Cada día tenía más conciencia de su condición indígena y de la discriminación que sufría ella y quienes eran como ella. Se implicó apasionadamente en servicios para su comunidad. Un día vio como un funcionario público trataba, con total desprecio, a una mujer a la que culpaba de que su marido la hubiera abandonado: ¡Mire nada más cómo está! Despeinada, toda descuidada. ¡Cómo no la van a cambiar por otra! Ella vio el rostro de impotencia de la mujer y fue el detonante para que optara por estudiar Derecho. Decidió que la defensa de las mujeres indígenas sería su causa. Hoy hace litigio estratégico y tiene gran reconocimiento en el medio. Ya es dueña de un trocito de tierra y quiere sembrar su milpa y comer elote tierno. Se siente satisfecha por lo que ha logrado, aunque va por más.

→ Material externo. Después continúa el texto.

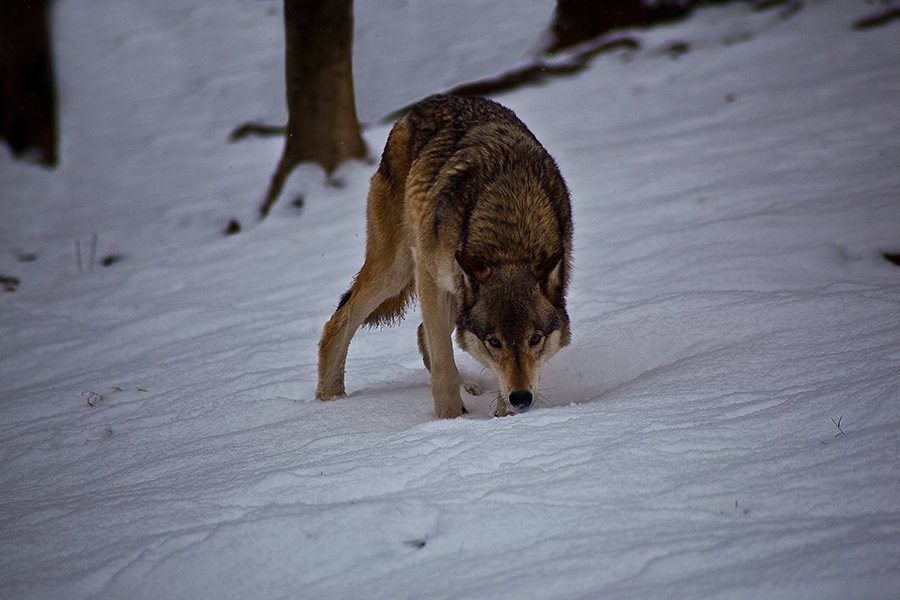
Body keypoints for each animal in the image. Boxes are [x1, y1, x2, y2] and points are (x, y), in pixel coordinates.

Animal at [316, 96, 568, 420]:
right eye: (494, 341)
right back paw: (329, 402)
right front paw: (450, 421)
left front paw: (503, 419)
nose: (522, 399)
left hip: (451, 291)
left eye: (535, 339)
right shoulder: (428, 273)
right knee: (338, 323)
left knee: (422, 331)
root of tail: (421, 105)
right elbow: (444, 367)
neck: (510, 231)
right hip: (398, 271)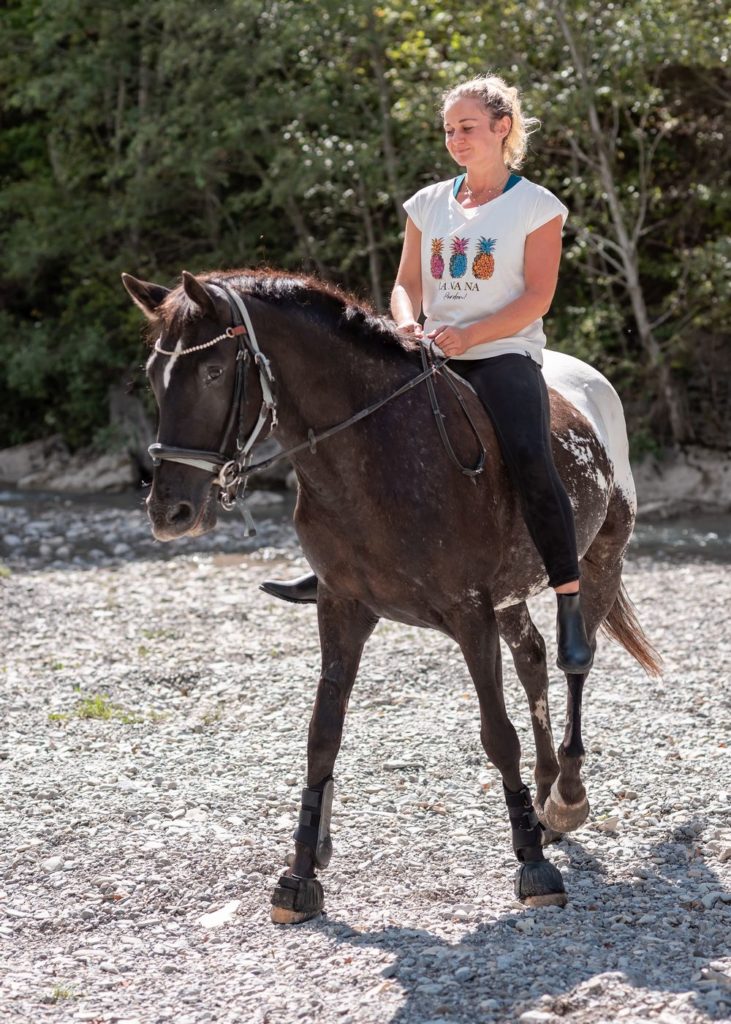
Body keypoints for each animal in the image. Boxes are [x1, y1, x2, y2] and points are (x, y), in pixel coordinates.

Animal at [122, 268, 659, 925]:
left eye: (215, 372)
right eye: (155, 374)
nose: (170, 512)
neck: (373, 455)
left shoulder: (469, 611)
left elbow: (496, 734)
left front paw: (533, 867)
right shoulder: (343, 608)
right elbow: (322, 735)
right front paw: (300, 875)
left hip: (597, 561)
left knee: (575, 661)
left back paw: (564, 799)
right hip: (511, 595)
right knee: (532, 660)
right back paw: (544, 797)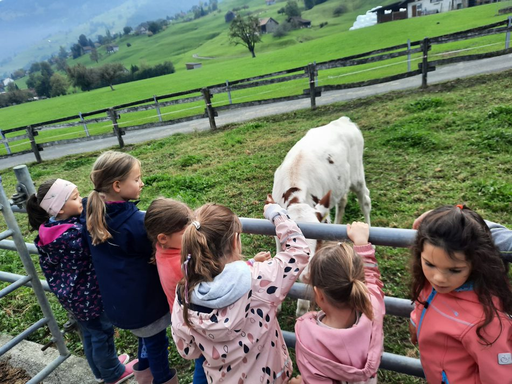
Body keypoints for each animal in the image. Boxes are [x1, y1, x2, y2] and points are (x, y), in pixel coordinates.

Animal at [272, 115, 372, 316]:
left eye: (315, 241)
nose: (305, 273)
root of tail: (342, 120)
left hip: (357, 174)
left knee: (364, 199)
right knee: (342, 201)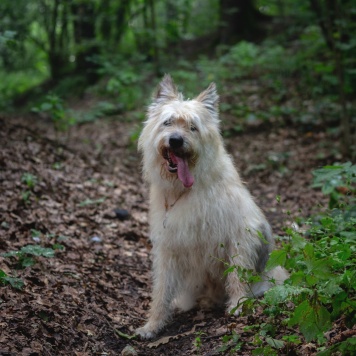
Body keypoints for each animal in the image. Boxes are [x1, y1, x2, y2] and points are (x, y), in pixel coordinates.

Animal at [135, 76, 288, 340]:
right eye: (168, 122)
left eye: (192, 127)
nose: (176, 140)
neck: (184, 190)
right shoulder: (168, 247)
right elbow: (162, 290)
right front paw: (153, 324)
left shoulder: (240, 232)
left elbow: (238, 272)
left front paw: (238, 304)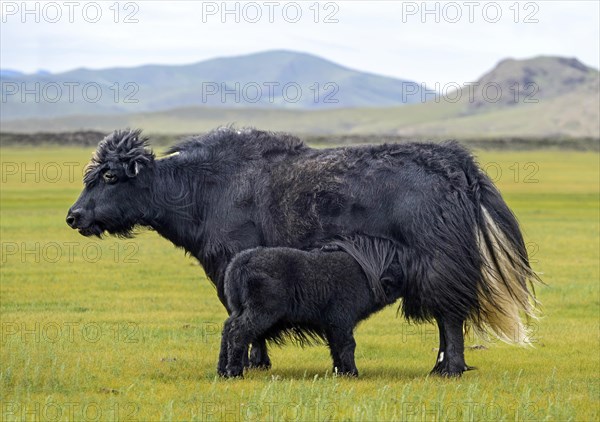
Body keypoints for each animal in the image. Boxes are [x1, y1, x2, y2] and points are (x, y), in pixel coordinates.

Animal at [218, 236, 400, 378]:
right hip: (260, 311)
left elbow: (336, 347)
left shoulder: (333, 324)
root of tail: (242, 260)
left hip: (239, 310)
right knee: (238, 333)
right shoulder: (341, 320)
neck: (365, 271)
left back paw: (222, 370)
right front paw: (351, 373)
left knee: (227, 329)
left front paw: (339, 372)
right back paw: (234, 372)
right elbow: (347, 345)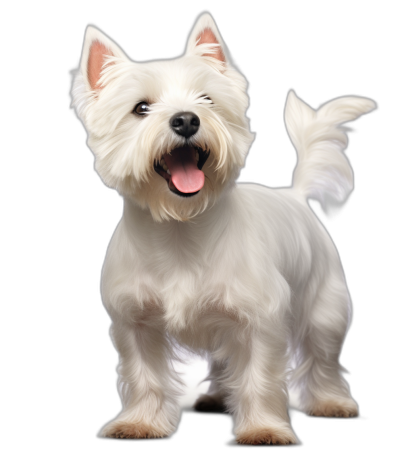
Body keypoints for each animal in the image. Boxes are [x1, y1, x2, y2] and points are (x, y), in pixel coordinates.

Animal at [71, 11, 376, 444]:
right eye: (140, 108)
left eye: (207, 100)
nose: (186, 119)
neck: (181, 227)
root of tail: (295, 195)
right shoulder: (134, 322)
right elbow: (144, 376)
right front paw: (140, 423)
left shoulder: (261, 320)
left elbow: (259, 377)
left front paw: (264, 429)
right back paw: (217, 397)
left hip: (325, 306)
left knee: (324, 354)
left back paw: (332, 402)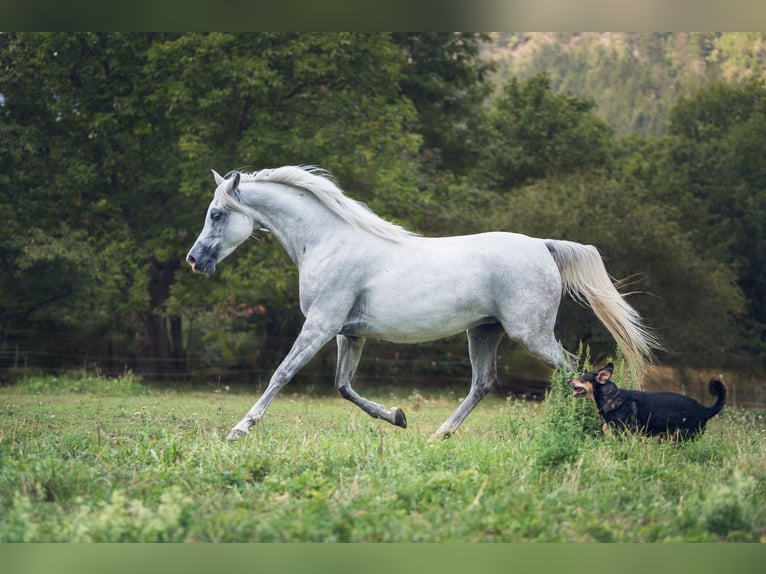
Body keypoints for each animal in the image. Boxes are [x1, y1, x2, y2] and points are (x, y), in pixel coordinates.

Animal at [572, 364, 728, 440]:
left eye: (582, 378)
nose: (568, 380)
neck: (610, 396)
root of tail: (705, 410)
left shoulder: (628, 428)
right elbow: (605, 427)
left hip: (682, 436)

Cerramos nuestra conversación de manera triste porque me dijo que estaba muy impresionada por lo que ahora estaba sucediendo en la frontera del lado de México. Sus viajes hacia la libertad ya no son posibles porque hay alertas en varias poblaciones en zonas que hoy controla el narcotráfico. No puede creer que se haya perdido la tranquilidad, me dice, y prefiere quedarse con el país generoso y seguro que tiene resguardado en su memoria.